Donde a resposta à primeira objeção. — As coisas corpóreas têm determinados atos, que só se exercem quando elas são movidas, porque é próprio do corpo não agir senão pelo movimento. Logo, é necessário seja a criatura corpórea movida pela espiritual.
Resposta à segunda. — A objeção procede, segundo a opinião de Aristóteles, que ensinava serem os corpos celestes movidos pelas substâncias espirituais; e ele procurou determinar o número delas pelo dos movimentos que se verificam nos corpos celestes. Mas não ensinou existirem quaisquer substâncias espirituais com governo imediato sobre os corpos inferiores, a não serem talvez as almas humanas. E isto porque não admitia outras operações, nos corpos inferiores, senão as naturais para explicar as quais bastava o movimento dos corpos celestes. Mas nós admitimos que muitas coisas se realizam, nos corpos inferiores, que escapam aos atos naturais dos corpos. E para explicá-los não bastam as virtudes dos corpos celestes, sendo necessário admitirmos que os anjos têm governo imediato, não só dos corpos celestes, mas também dos inferiores.
Resposta à terceira. — Os filósofos trataram diversamente das substâncias imateriais. — Assim, para Platão, elas são as razões e as espécies dos corpos sensíveis, sendo umas mais universais que outras. E por isso ensina que essas substâncias têm o governo imediato de todos os corpos sensíveis, correspondendo a diversos corpos diversas substâncias. — Para Aristóteles porém, elas não são espécies de corpos sensíveis, mas algo de mais elevado e universal. E por isso, não lhes atribuiu o governo imediato de cada um dos corpos, mas só dos agentes universais, que são os corpos celestes. — Avicena enfim seguiu uma via média. Com Platão, admite uma substância espiritual que preside imediatamente à esfera dos corpos ativos e passivos; porque com Platão, admite serem as formas desses sensíveis derivadas das substâncias imateriais. Mas, diferindo de Platão, ensina a existência de uma só substância imaterial, que governa todos os corpos inferiores e a que chama Inteligência agente.

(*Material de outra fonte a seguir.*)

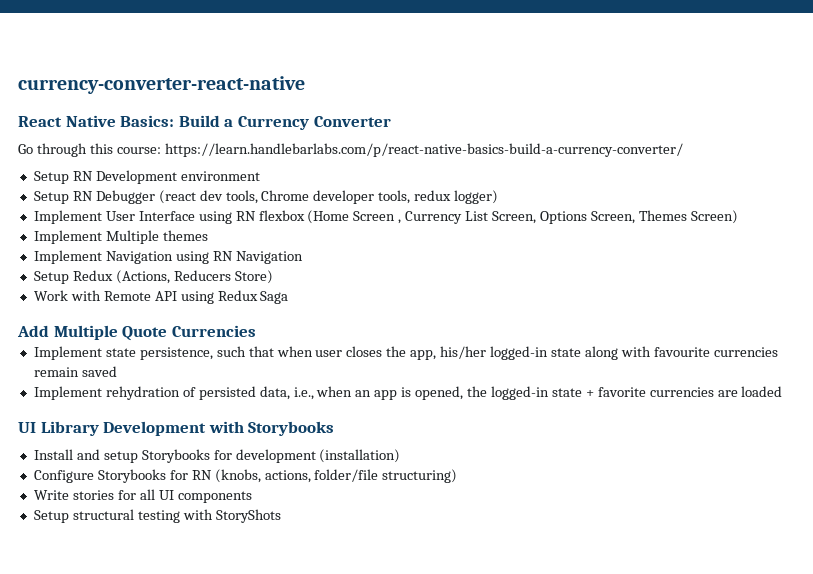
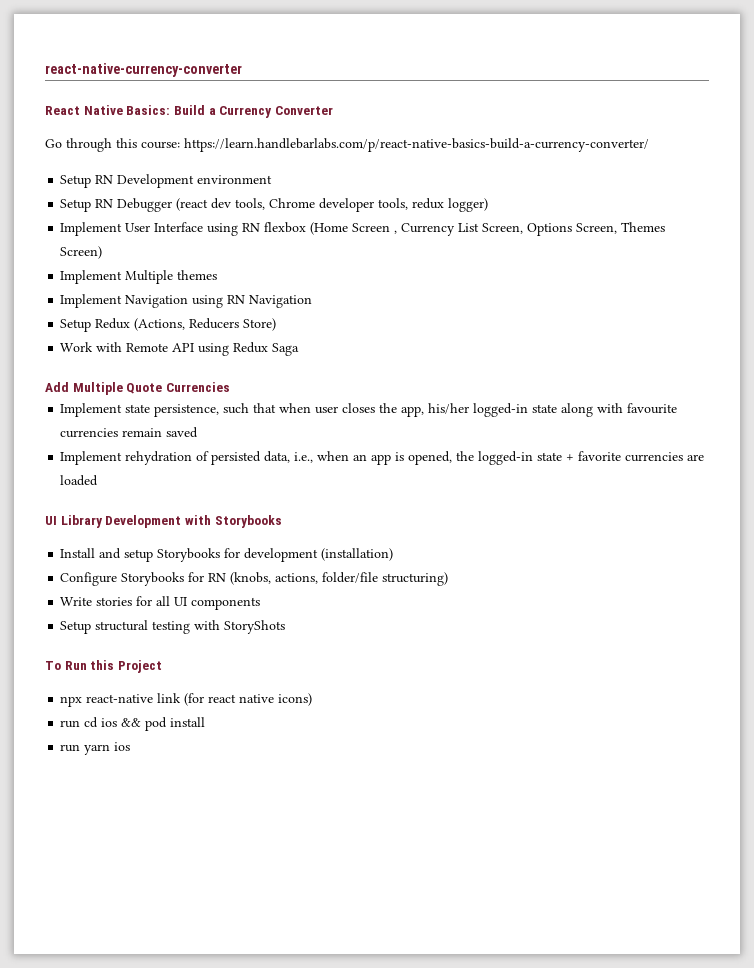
[18,76,305,94] currency-converter-react-native -> [45,63,242,77] react-native-currency-converter
(281, 516) none -> [45,660,162,673] [60,693,313,707] [60,717,206,731] [60,742,131,755] // To Run this Project // npx react-native link (for react native icons) // run cd ios && pod install // run yarn ios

Mas os santos Doutores, de outro lado, ensinam com os Platônicos, que os diversos seres corpóreos são presididos por diversas substâncias corporais. Assim, Agostinho diz: Cada ser visível deste mundo tem uma inteligência, que lhe é preposta. Damasceno: O diabo era das virtudes angélicas que presidiam à ordem terrestre. E Orígenes, a propósito daquilo da Escritura — A jumenta vendo o anjo: o mundo precisa de anjos, que governem os animais, presidam-lhes ao nascimento, bem como ao crescimento dos rebentos, das plantações e dos demais seres. Mas isto não se funda em que um anjo por natureza seja mais apto a presidir aos animais, que às plantas; porque qualquer anjo, ainda mínimo, tem virtude mais alta e universal do que qualquer gênero de corpos; mas, sim, na ordem da divina sabedoria, que prepôs, a coisas diversas, diversos superiores. Daqui porém não se segue haja mais de nove ordens de anjos; pois, como já foi dito (q. 108, a. 2), as ordens se distinguem pelas funções gerais. Por onde, assim como, segundo Gregório, à ordem das Potestades pertencem todos os anjos que, propriamente, governam os demônios, assim, à das Virtudes pertencem todos os que governam as coisas puramente corpóreas e, pelo ministério destes realizam-se às vezes os milagres.